# Running Ollama with Ngrok in Google Colab

This notebook sets up an Ollama server with Ngrok tunneling in Google Colab, allowing you to access your Ollama instance from anywhere.

## Setup Instructions

First, you'll need to configure your ngrok authentication token:

1. Go to https://ngrok.com and sign up for a free account
2. After signing in, go to https://dashboard.ngrok.com/get-started/your-authtoken
3. Copy your authtoken
4. In Google Colab:
   - Click on the key icon in the left sidebar to open "Secrets"
   - Click "Add new secret"
   - Set "Name" as: authtoken
   - Set "Value" as: your-ngrok-token-here
   - Click "Add"
5. Make sure to use a GPU runtime (Runtime -> Change runtime type -> GPU)

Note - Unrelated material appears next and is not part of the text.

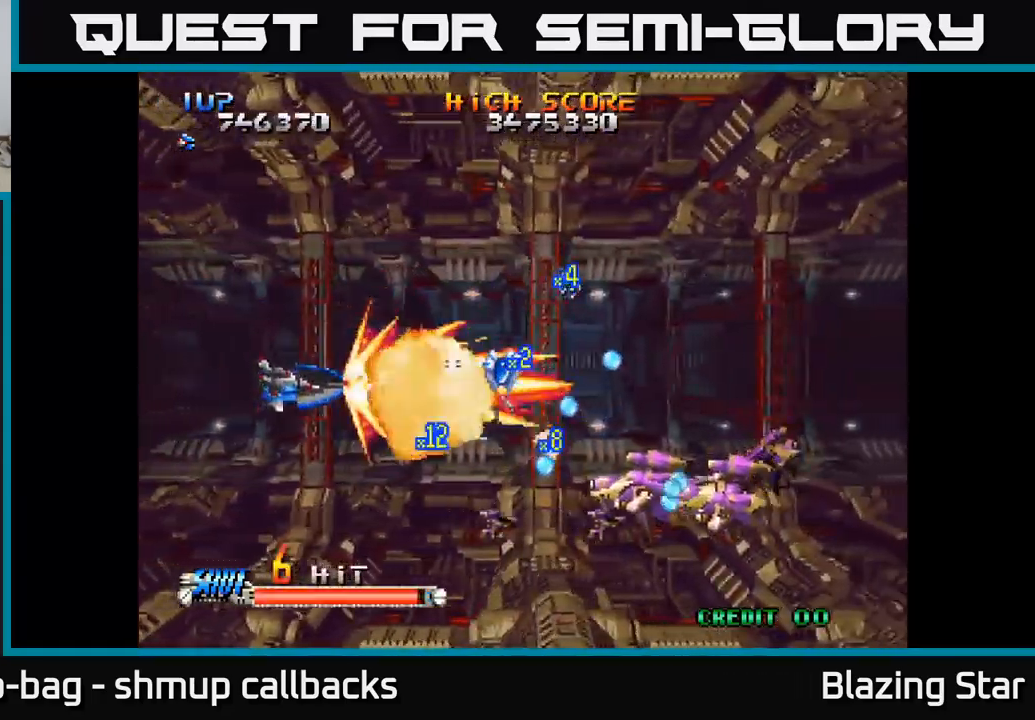
{"dt_ms": 500, "buttons": ["DPAD_RIGHT"], "left_stick": "center", "right_stick": "center", "events": [[50, "DPAD_DOWN", "up"], [83, "DPAD_RIGHT", "down"], [167, "DPAD_UP", "down"], [200, "DPAD_RIGHT", "up"], [483, "DPAD_UP", "up"], [500, "DPAD_RIGHT", "down"]]}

## 1. Install Required Packages


In [None]:
# Install Ollama
!curl https://ollama.ai/install.sh | sh

# Install CUDA drivers
!echo 'debconf debconf/frontend select Noninteractive' | sudo debconf-set-selections
!sudo apt-get update && sudo apt-get install -y cuda-drivers

# Install pyngrok
!pip install pyngrok


## 2. Import Dependencies and Configure Environment


In [None]:
from pyngrok import ngrok
from google.colab import userdata
import os
import subprocess
import threading
import time

# Verify ngrok token exists
try:
    token = userdata.get('authtoken')
    if not token:
        raise ValueError("No authtoken found in Colab secrets")
    ngrok.set_auth_token(token)
except Exception as e:
    print("ERROR: Could not find ngrok authtoken in Colab secrets!")
    print("Please follow the instructions at the top of this notebook to set up your ngrok authtoken")
    print("Then restart the runtime and run again")
    raise e

# Set LD_LIBRARY_PATH for NVIDIA library
os.environ.update({'LD_LIBRARY_PATH': '/usr/lib64-nvidia'})


## 3. Helper Functions


In [None]:
def run_and_print_output(process):
    """Helper function to continuously read and print process output"""
    while True:
        output = process.stdout.readline()
        if output == '' and process.poll() is not None:
            break
        if output:
            print(output.strip())


## 4. Start Ollama Server


In [None]:
# Start ollama serve
print('>>> starting ollama serve')
ollama_serve = subprocess.Popen(
    ['ollama', 'serve'],
    stdout=subprocess.PIPE,
    stderr=subprocess.STDOUT,
    universal_newlines=True
)

# Start thread to print ollama serve output
serve_thread = threading.Thread(target=run_and_print_output, args=(ollama_serve,))
serve_thread.daemon = True
serve_thread.start()

# Give ollama serve a moment to start up
time.sleep(5)


## 5. Pull Ollama Model


In [None]:
# Pull the model
print('>>> starting ollama pull qwen2.5-coder:32b')
# ****************************************************
# Change the model name to the one you want to pull
# See model library on Ollama website
# ****************************************************
pull_process = subprocess.Popen(
    ['ollama', 'pull', 'qwen2.5-coder:32b'],
    stdout=subprocess.PIPE,
    stderr=subprocess.STDOUT,
    universal_newlines=True
)

# Print pull process output
while True:
    output = pull_process.stdout.readline()
    if output == '' and pull_process.poll() is not None:
        break
    if output:
        print(output.strip())


## 6. Start Ngrok Tunnel


In [None]:
# Start ngrok
print('>>> starting ngrok http server')
ngrok_process = subprocess.Popen(
    ['ngrok', 'http', '--log', 'stderr', '11434', '--host-header=localhost:11434'],
    stdout=subprocess.PIPE,
    stderr=subprocess.STDOUT,
    universal_newlines=True
)

# Start thread to print ngrok output
ngrok_thread = threading.Thread(target=run_and_print_output, args=(ngrok_process,))
ngrok_thread.daemon = True
ngrok_thread.start()


## 7. Get Public URL and Keep Server Running


In [None]:
# Get and display the public URL
time.sleep(5)  # Wait for ngrok to start
try:
    tunnels = ngrok.get_tunnels()
    if tunnels:
        print("\n=== Your Ollama server is available at ===")
        print(tunnels[0].public_url)
        print("=====================================")
    else:
        print("No active ngrok tunnels found")
except Exception as e:
    print("Error getting ngrok URL:", e)

# Keep the main process running
try:
    while True:
        time.sleep(1)
except KeyboardInterrupt:
    print("Shutting down...")
    ollama_serve.terminate()
    ngrok_process.terminate()


## Usage Instructions

1. Run all cells in order
2. Wait for the model to download (this may take a while)
3. Once complete, you'll see a public URL where your Ollama server is accessible
4. You can now use this URL to connect to your Ollama instance from anywhere

Note: The server will keep running until you stop the notebook execution or disconnect from the Colab runtime.